In respect to the reliability of Ellis’ identification itself, Ellis had an opportunity to observe Jones twice, once when he put on the dome light prior to the robbery and again when Jones told him to look at the revolver. Jones was only two to three feet away at both times. In both instances, Ellis’ degree of attention was high. A description of Jones given to the police immediately after the robbery was accurate. It is true Ellis failed to notice a scar on Jones. But under the circumstances, this was at night and in the taxicab, such failure is not of great weight. An identifying witness need not notice every mark, feature or piece of clothing on a person. It is sufficient if what is observed as identifying marks actually identify the particular person. In this respect the overcoat was described in detail and found a few minutes later in the bedroom of the apartment where Jones was arrested. Besides, Ellis did not waver in his identification; it was positive; it was made without any prior viewing of photographs and was made less than twelve hours after the robbery. We think these facts fit the test laid down in Neil v. Biggers (1972), 409 U. S. 188, 199, 93 Sup. Ct. 375, 34 L. Ed. 2d 401.

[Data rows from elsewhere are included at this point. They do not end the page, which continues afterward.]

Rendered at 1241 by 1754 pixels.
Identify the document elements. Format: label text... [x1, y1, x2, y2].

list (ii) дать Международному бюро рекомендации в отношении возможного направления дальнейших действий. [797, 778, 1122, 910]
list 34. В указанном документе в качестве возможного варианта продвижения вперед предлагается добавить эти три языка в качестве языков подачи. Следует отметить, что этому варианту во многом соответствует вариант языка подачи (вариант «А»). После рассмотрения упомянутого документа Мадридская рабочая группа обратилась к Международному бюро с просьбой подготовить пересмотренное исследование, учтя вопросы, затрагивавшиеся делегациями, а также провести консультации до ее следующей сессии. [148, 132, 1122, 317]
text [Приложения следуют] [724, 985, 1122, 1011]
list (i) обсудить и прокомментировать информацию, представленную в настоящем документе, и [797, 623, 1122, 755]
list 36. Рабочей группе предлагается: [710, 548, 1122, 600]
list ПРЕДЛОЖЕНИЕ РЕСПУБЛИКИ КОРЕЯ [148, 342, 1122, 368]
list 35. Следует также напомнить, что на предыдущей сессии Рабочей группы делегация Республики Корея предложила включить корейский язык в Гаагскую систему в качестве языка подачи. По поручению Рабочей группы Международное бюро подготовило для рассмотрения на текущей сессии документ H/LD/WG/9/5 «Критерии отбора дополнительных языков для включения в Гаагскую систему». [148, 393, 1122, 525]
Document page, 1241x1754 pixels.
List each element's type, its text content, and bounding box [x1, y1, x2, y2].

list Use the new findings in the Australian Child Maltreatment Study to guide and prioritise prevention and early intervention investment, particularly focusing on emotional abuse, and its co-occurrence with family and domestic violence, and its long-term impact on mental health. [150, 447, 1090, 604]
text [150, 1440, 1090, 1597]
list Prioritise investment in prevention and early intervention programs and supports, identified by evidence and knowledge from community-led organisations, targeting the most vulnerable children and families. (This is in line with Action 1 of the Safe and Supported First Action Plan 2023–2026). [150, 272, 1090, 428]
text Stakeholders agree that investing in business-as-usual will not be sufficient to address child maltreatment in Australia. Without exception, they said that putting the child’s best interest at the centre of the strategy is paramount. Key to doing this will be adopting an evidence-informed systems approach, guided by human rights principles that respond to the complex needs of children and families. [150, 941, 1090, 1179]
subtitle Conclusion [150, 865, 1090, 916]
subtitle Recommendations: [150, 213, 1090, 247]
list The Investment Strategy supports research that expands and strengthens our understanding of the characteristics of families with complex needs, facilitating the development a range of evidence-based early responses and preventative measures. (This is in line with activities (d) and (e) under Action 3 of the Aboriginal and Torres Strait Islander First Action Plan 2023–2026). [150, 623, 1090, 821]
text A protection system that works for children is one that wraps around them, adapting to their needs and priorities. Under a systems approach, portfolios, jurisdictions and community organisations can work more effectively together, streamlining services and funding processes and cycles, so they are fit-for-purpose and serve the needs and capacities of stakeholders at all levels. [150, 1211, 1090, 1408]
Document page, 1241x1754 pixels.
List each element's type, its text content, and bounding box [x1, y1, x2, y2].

“As indicated by our cases, the factors to be considered in evaluating the likelihood of misidentification include the opportunity of the witness to view the criminal at the time of the crime, the witness’ degree of attention, the accuracy of the witness’ prior description of the criminal, the level of certainty demonstrated by the witness at the confrontation, and the length of time between the crime and the confrontation.”

See also United States ex rel. Phipps v. Follette (2d Cir. 1970), 428 Fed. 2d 912; Sobel, Eye-Witness Identification (1972), pp. 64, 69, sec. 37. The Biggers pronouncement has been accepted in Pate v. State (1973), 61 Wis. 2d 25, 30, and State v. Russell (1973), 60 Wis. 2d 712, 721, 211 N. W. 2d 637.

We think the trial court committed no error in allowing the out-of-court identification in evidence and it follows that the in-court identification was likewise properly admitted. At the Wade hearing the trial court found the in-court identification “was an independent recollection of his own based on his observations as he viewed the defendant at the time of the trial.” This determination the trial court is competent to make. It has been held that even an appellate court, given an adequate record, is entitled to resolve the issue of whether an in-court identification of an accused is based on the witness’ observation other than that made at an unconstitutional viewing. See United States ex rel. Harris v. Illinois (7th Cir. 1972), 457 Fed. 2d 191, certiorari denied, 409 U. S. 860, 93 Sup. Ct. 147, 34 L. Ed. 2d 106.

By the Court. — Writ of error to review the judgment is dismissed; the order denying a new trial is affirmed.